Copies of a smaller version, Single Form (Memorial) (BH 314), are on public display outside the Johns Hopkins University's Paul H. Nitze School of Advanced International Studies in Washington, D.C., and in Battersea Park in London. The version in Battersea Park was granted a Grade II* listing in January 2016.

==Description==
The sculpture is a largely flat, irregular shape, broadly oval, pierced near the top by a circular hole. The flat surfaces are pitted and scored with three intersecting lines – one broadly vertical, and two broadly horizontal – on each face, reflecting its casting in separate pieces. In 1970, the art critic Edwin Mullins suggested: "it is a torso, it is a profile with an eye, it is an expanse of space in which the sun rises, it is a blade, it is a human hand ... raised flat in a sign of authority, or of salute, or as a gesture of allegiance". In 1974 the art critic Dore Ashton suggested it is a "vision of the cosmos".

==Background==
The work was commissioned by the Jacob and Hilda Blaustein Foundation as a memorial to the UN Secretary General Dag Hammarskjöld after his death in an air crash in Africa in 1961. Jacob Blaustein had served as the United States delegate to the United Nations. Hammarskjöld was a collector of Hepworth's works, including her 1937–38 sandalwood sculpture Single Form (BH 103) which he displayed in his United Nations office (now in the Dag Hammarskjöld Museum at Backåkra in Sweden). He had discussed with Hepworth the possibility of her being commissioned for a work at the United Nations Headquarters. She may have started work, expecting a commission, before Hammarskjöld's death: the commission was formally ratified by the United Nations in September 1962.

==Sculpture==
Hepworth had started work that led to the bronze in 1961. Single Form (Chûn Quoit) (BH 311) was cast in bronze in an edition of seven in 1961, with its shape marked with an inscribed circle. Her similar wood sculpture from 1961, Single Form (September) (BH 312), in figured walnut, has a circular depression on one face near the top. It is owned by the Tate Gallery and displayed at the Barbara Hepworth Museum in St Ives, Cornwall. Hepworth was working on the walnut sculpture when she received news of Hammarskjöld's death in September 1961, and named it after that month. Another related work is Hepworth's 1961 bronze Curved Form (Bryher II): a similar shape, pierced with a hole, with copper strings; an example was sold at auction at Christie's in 2013.

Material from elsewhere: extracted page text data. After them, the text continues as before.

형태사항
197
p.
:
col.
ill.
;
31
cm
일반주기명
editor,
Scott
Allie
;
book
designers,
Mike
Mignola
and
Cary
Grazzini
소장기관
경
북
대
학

She moved the depression, which became a hole, in the larger 10 ft high Single Form (Memorial) (BH 314) bronze from 1961. Single Form (September) and a plaster model of Single Form (Memorial) were included in the Hepworth exhibition at the Whitechapel Art Gallery in May–June 1962. (The year before, Hepworth had completed Meridian, and was working on Maquette (Three Forms in Echelon) for the John Lewis store on Oxford Street, which became Winged Figure.) The first completed bronze of Single Form (Memorial) was included in the open air sculpture exhibition at Battersea Park in 1963. This first cast was shipped to the US in October 1963 and retained by the Blaustein family until 2005, when it was donated to Johns Hopkins University and displayed at the Paul H. Nitze School of Advanced International Studies in Washington, D.C. A second cast was made in 1963, bought by London County Council for 6,000 guineas and installed at Battersea Park in 1964, where it remains on the south shore of the lake. It measures 3.12 × 2 × 0.25 m .

Hepworth doubled the size of Single Form (Memorial) to create a full-size armature at the Palais de Danse annex to her studio in St Ives in early 1963, in wood covered with plaster. The full-size sculpture was cast in seven pieces and assembled at the Morris Singer foundry in London, the lines on the surface reflecting its casting. It measures 21 ft high and weighs 5.5 t. It was erected in New York in May 1964, standing on a granite plinth near the edge of a circular pool of water, about 100 ft in diameter, with a fountain, which had been built with a $50,000 gift from the children of the United States, Puerto Rico and the US Virgin Islands; it was unveiled on 11 June 1964.